**EXCERPT:**
Rates, Risks & Enterprise Based Asset Allocation™ - Part One of Two

As interest rates shift, Property & Casualty insurers adjust their portfolios to keep investment strategies aligned with enterprise targets and preferences. We explore how restrictive (versus accommodative) monetary policy can impact enterprise risk and return expectations and investment choices.

Executive Summary

Enterprise based asset allocation (EBAA™) considers the joint implications of an insurer’s exposure to capital market and insurance market expectations to formulate investment strategies. This holistic approach to evaluate risk and return, and their interdependencies across the organization, enriches planning, capital allocation and general decision-making within the firm. Increases or decreases in insurance rates and coverage terms influence the underwriting process. Similarly, investment choices consider current and projected interest rates and credit spreads. For Property & Casualty (P&C) insurers, this is particularly impactful given their significant allocation1 to fixed income assets. Over a two-part series, we evaluate how different interest rate environments and shifting federal monetary policy can impact the EBAA™ findings for these insurers, including the associated implications of strategic repositioning of a portfolio given those findings.

**INFORMATION PROVIDED:**
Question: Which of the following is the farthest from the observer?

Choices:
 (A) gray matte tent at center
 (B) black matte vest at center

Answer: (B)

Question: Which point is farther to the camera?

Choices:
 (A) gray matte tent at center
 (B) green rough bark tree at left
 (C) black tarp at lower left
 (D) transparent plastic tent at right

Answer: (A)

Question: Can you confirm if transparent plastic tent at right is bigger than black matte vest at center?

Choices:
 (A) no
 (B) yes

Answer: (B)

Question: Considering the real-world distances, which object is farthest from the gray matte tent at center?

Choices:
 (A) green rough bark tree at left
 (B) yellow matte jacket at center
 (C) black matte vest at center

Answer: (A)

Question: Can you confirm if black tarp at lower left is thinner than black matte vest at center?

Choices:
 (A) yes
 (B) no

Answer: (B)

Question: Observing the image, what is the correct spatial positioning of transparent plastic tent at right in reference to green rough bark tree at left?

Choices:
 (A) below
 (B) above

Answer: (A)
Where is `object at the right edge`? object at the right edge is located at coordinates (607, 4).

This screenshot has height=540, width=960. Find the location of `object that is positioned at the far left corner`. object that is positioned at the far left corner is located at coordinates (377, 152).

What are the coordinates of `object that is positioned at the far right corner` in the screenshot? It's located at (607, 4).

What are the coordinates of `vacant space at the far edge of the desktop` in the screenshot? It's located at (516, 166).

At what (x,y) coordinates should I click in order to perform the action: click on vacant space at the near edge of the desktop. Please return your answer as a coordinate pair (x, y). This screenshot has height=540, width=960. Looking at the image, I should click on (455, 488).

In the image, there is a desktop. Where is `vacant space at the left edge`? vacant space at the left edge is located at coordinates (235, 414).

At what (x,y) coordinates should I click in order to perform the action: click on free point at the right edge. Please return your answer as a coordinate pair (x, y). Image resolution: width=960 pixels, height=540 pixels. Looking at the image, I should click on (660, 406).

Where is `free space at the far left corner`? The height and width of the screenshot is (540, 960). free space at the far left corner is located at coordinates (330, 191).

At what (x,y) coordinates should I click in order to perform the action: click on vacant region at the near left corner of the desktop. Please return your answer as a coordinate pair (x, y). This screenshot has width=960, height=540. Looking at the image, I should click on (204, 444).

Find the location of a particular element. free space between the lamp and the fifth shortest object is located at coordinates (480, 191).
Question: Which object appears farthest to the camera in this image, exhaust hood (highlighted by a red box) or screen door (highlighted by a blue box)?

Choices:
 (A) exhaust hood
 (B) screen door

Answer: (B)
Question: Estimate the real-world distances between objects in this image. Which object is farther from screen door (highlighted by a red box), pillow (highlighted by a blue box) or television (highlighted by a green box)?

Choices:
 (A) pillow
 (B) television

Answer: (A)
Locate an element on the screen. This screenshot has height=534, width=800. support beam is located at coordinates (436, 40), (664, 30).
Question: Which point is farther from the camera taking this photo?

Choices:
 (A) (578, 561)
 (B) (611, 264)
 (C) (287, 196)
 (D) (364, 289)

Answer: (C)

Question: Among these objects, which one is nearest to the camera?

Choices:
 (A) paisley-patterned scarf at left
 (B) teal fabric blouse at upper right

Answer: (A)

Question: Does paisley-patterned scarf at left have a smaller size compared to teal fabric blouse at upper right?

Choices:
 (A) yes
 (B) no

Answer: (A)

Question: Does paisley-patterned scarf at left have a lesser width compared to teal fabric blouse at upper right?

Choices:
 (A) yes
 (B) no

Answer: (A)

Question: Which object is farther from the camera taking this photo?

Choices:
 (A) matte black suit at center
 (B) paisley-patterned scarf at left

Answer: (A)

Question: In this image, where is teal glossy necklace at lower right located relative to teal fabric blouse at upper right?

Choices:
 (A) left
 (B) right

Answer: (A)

**TASKS:**
**A.** From the listing, copy the lines word for word, starting at the line containing "Question: Among these" and ending after the line containing "(B) paisley-patterned scarf at left".
**B.** Continue the excerpt on enterprise based asset allocation for Property & Casualty insurers, starting after its last sentence.

**ANSWERS TO THE PROBLEMS:**
**A.**
Question: Among these objects, which one is nearest to the camera?

Choices:
 (A) paisley-patterned scarf at left
 (B) teal fabric blouse at upper right

Answer: (A)

Question: Does paisley-patterned scarf at left have a smaller size compared to teal fabric blouse at upper right?

Choices:
 (A) yes
 (B) no

Answer: (A)

Question: Does paisley-patterned scarf at left have a lesser width compared to teal fabric blouse at upper right?

Choices:
 (A) yes
 (B) no

Answer: (A)

Question: Which object is farther from the camera taking this photo?

Choices:
 (A) matte black suit at center
 (B) paisley-patterned scarf at left

**B.**
Background

Rising inflation, notwithstanding other macroeconomic concerns, served as a key catalyst to the rising interest rate environment that prevails today versus two years ago. From March 2022 to July 2023, U.S. monetary policy shifted dramatically from a highly accommodative focus to a significantly restrictive focus, with Federal funds rates increasing 11 times from virtually 0% to the current 5.25 to 5.50% target range over the period. Other interest rates were impacted as well with the 10-year treasury rate rising from historic lows south of 1% in 2020 to levels north of 4.5% in 2023. Obviously, these types of dramatic interest rate changes can have a major influence on capital markets generally, and with return opportunities and their associated risks across bond sectors and equity sectors specifically. For perspective, Exhibit 1 shows how the S&P500 returns compared to 10-year U.S. Treasury rates over 15 years from 2008 to 2022. These metrics exhibited a -0.54 correlation over this period, suggesting a reasonable inverse relationship between the two in most years, including 2021 and 2022.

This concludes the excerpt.